Il a toujours été intéressant de lire ce que pensent nos voisins de nos événements nationaux. On pense bien sûr à la lecture de la période de Vichy par l’américain Robert Paxton qui remua les mémoires.
Pour les français, Verdun c’est un monument. Parfois inattaquable, parfois trop attaqué, qui charrie ses images de boue et de corps enchevêtrés, d’audace héroïque et de mort misérable sans dignité, ses attentes interminables et ses assaut violents. Une bataille qui évoque souvent quelque chose de gris, de sombre, de lourd à porter, en même temps qu’un grand moment de résistance face à l’assaut allemand. Quand j’étais jeune, on évoquait souvent le « match nul » et le « gâchis » de Verdun. Malcom Brown, historien britannique et co-auteur de docu-fiction pour la BBC sur le premier conflit mondial, a le mérite de replacer Verdun dans le contexte plus large de l’affrontement franco-allemand sur le front de l’est. Si, en effet, sur le terrain, le gain de territoire est quasiment nul en revanche, du point de vue stratégique le « saillant de Verdun » n’a pas été enfoncé. S’il l’avait été, conformément aux plans de Erich von Falkenhayn (l’alter-ego allemand de Joffre), l’armée allemande aurait pu facilement pousser sur Reims puis Paris. En ce sens, tenir Verdun était primordial, et le gouvernement Poincaré et les généraux Joffre, Nivelle et Pétain en ont fait une cause nationale.

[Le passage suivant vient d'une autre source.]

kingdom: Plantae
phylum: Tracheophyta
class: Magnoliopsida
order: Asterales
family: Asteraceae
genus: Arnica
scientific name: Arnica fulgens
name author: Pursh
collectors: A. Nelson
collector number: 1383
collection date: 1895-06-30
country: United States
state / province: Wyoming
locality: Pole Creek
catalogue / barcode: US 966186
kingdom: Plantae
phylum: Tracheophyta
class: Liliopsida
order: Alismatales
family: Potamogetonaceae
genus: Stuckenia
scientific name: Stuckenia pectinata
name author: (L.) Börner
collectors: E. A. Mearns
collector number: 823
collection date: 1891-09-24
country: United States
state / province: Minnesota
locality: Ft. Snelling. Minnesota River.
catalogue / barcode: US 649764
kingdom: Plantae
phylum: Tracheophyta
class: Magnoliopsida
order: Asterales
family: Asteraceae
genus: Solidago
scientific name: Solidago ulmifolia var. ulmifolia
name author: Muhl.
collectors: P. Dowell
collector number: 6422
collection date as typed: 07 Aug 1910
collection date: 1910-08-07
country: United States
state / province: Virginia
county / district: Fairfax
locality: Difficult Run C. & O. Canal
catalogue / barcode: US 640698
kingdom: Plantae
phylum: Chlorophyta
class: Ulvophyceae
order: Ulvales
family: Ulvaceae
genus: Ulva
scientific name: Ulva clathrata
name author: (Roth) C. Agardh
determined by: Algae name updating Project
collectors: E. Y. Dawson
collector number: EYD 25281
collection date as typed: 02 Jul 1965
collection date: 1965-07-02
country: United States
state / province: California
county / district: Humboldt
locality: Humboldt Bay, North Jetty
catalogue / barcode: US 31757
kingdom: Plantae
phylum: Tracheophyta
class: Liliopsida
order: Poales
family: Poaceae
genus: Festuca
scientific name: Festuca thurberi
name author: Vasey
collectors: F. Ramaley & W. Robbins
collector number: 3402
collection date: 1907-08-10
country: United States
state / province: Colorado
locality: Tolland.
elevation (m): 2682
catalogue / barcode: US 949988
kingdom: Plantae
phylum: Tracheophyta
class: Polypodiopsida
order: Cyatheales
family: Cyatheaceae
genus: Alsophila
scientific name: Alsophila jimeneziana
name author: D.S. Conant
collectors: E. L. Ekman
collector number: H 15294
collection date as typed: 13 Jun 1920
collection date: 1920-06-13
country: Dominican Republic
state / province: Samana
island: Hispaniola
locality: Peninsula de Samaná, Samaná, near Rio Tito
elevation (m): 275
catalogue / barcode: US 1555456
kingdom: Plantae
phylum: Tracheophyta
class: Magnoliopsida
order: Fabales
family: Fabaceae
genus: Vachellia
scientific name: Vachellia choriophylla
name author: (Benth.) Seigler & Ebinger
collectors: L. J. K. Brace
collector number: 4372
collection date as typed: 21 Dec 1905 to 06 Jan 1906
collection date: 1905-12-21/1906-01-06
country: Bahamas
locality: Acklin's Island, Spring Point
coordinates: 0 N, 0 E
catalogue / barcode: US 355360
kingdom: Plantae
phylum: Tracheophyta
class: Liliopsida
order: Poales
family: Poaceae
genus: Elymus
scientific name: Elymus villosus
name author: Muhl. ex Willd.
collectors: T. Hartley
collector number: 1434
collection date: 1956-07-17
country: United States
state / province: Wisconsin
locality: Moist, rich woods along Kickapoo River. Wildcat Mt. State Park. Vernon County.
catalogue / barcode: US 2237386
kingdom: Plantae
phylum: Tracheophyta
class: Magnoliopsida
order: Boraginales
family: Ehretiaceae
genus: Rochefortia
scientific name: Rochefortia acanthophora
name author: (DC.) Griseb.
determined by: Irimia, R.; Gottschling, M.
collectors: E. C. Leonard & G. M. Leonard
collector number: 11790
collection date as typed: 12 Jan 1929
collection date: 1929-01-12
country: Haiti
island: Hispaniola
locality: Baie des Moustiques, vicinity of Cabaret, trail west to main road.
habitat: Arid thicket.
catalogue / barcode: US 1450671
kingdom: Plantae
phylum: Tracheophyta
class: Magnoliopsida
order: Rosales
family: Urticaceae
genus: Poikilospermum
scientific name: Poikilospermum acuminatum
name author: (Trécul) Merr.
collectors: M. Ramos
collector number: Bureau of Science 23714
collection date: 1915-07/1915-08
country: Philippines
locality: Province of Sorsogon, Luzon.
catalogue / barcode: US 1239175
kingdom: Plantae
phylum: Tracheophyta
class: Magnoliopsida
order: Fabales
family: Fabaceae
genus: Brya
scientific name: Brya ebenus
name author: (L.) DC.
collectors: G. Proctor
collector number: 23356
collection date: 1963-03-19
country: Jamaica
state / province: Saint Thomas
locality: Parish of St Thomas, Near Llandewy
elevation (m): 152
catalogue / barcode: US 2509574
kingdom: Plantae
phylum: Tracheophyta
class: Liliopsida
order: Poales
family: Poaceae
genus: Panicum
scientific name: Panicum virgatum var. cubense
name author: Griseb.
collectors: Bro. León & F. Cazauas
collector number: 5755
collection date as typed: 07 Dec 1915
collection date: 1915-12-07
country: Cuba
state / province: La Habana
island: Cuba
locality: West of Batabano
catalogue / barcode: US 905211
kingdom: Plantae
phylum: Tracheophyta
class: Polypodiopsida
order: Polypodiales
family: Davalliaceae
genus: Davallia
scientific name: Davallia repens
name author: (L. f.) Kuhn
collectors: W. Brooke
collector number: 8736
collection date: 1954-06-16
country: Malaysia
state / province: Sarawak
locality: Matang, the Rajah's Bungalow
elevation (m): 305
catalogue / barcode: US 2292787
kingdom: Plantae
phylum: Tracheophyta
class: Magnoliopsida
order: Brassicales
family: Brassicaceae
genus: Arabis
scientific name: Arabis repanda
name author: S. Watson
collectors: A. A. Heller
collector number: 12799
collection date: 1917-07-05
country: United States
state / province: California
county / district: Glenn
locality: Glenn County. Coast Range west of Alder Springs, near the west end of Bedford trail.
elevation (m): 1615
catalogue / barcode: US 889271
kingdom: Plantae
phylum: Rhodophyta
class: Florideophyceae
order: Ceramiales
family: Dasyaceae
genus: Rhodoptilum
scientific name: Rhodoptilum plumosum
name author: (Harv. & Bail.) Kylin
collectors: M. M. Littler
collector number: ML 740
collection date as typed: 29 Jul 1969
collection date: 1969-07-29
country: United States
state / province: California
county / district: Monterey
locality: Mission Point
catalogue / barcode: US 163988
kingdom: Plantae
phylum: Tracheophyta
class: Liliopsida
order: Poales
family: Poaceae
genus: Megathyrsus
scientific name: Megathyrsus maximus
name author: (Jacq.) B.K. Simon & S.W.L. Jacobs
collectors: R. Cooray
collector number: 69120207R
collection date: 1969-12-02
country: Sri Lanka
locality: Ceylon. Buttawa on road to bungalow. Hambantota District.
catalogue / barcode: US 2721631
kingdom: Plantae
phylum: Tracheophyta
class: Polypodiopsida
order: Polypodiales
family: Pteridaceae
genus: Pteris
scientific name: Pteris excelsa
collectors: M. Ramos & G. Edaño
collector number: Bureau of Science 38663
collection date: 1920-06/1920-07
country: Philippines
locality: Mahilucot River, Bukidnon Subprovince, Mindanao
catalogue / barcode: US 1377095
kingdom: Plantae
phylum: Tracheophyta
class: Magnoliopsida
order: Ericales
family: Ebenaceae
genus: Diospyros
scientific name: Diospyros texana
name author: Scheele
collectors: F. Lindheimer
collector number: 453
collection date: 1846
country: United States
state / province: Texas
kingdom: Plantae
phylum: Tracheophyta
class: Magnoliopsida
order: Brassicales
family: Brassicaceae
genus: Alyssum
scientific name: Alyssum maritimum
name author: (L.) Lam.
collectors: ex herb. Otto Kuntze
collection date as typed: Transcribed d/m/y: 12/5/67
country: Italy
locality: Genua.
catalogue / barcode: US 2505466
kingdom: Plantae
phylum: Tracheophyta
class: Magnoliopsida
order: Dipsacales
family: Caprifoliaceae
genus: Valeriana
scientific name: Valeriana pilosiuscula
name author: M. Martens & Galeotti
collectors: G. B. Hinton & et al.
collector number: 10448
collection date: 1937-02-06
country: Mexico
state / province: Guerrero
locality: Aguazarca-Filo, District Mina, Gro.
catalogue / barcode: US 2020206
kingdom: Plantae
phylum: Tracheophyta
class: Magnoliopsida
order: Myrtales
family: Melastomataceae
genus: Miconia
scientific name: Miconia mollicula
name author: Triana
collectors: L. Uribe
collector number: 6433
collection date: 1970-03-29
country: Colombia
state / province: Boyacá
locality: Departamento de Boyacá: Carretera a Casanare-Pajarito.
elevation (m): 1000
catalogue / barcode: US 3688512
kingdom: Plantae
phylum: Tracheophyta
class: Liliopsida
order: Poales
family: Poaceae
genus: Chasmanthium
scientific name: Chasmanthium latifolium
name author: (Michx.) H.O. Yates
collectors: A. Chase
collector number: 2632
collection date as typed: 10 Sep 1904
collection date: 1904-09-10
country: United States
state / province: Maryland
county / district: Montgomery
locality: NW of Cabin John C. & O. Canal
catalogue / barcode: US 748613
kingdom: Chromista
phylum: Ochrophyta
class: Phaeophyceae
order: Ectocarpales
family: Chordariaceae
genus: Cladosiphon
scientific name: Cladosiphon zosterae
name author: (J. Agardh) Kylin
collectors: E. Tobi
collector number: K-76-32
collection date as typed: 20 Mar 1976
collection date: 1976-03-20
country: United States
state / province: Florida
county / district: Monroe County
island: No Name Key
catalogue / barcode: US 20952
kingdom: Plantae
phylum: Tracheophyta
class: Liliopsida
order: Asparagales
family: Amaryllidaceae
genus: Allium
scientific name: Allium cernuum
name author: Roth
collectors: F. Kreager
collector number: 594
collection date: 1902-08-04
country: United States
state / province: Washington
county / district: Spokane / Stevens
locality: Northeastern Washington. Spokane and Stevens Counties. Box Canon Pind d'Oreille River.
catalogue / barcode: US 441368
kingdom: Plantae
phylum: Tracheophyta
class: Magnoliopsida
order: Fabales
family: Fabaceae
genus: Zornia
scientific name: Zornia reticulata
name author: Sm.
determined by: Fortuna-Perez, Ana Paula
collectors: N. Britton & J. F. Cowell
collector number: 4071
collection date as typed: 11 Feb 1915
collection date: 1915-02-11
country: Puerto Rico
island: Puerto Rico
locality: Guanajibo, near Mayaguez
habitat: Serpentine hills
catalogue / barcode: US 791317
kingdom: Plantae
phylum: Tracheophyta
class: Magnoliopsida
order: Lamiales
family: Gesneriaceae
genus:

Voila pour la grande histoire. Après c’est dans le détail que Malcom Brown envisage la bataille, avec un sens prononcé de l’approche géographique, des lieux, des bois, des collines. L’abstraction du grand champ de bataille ravagé, souvent évoqué quand on raconte Verdun, fait place à des vallons, des buttes, des aplombs rocheux. L’armement est, lui aussi, l’objet de nombreuses descriptions détaillées, notamment sur les différences de calibre et de canons dans les artilleries françaises et allemandes. Pour cette approche géographique et « technique » Malcom Brown rappelle l’américain Ken Burns dans sa façon d’appréhender les grandes batailles, comme dans ses séries télévisées sur la Guerre de Sécession ou sur la seconde guerre mondiale vue par les américains. La force du livre, c’est le témoignage des acteurs, qu’ils soient français, allemands, américains, britanniques, gradés ou non gradés, civils ou militaires. Et, comme avec Burns, il y a des moments de bravoure, d’horreur, de résignation, de rage et d’enthousiasme…Il raconte la chute du fort de Douaumont comme jamais : un fort délaissé, peu gardé, pris presque sans combat par les allemands mais qui devient, par la suite, un enjeu majeur pour ne pas perdre la face vis-à-vis de l’opinion publique. Une chute qui tranche avec celle du fort de Vaux où les soldats français, déshydratés et affaiblis, attentent une fin certaine dans les profondeurs des fortifications. Brown ne passe pas sous silence l’incompétence de Nivelle et de ses subordonnés, insensibles aux pertes, symboles de l’autisme de certains officiers supérieurs. Les plus lucides trouvent souvent la mort, comme le lieutenant-colonel Driant, tué dès les premières heures du combat. C’est aussi l’occasion de mieux comprendre pourquoi Pétain a été, à ce moment, considéré comme un héros national, bien avant l’épisode de Vichy.
Le livre de Malcom Brown se lit très bien, avec même un certain plaisir pour ceux qui s’intéressent à l’histoire militaire. Il porte un regard neuf et neutre sur cet événement majeur de la première guerre mondiale. Trois raisons pour y jeter un œil attentif.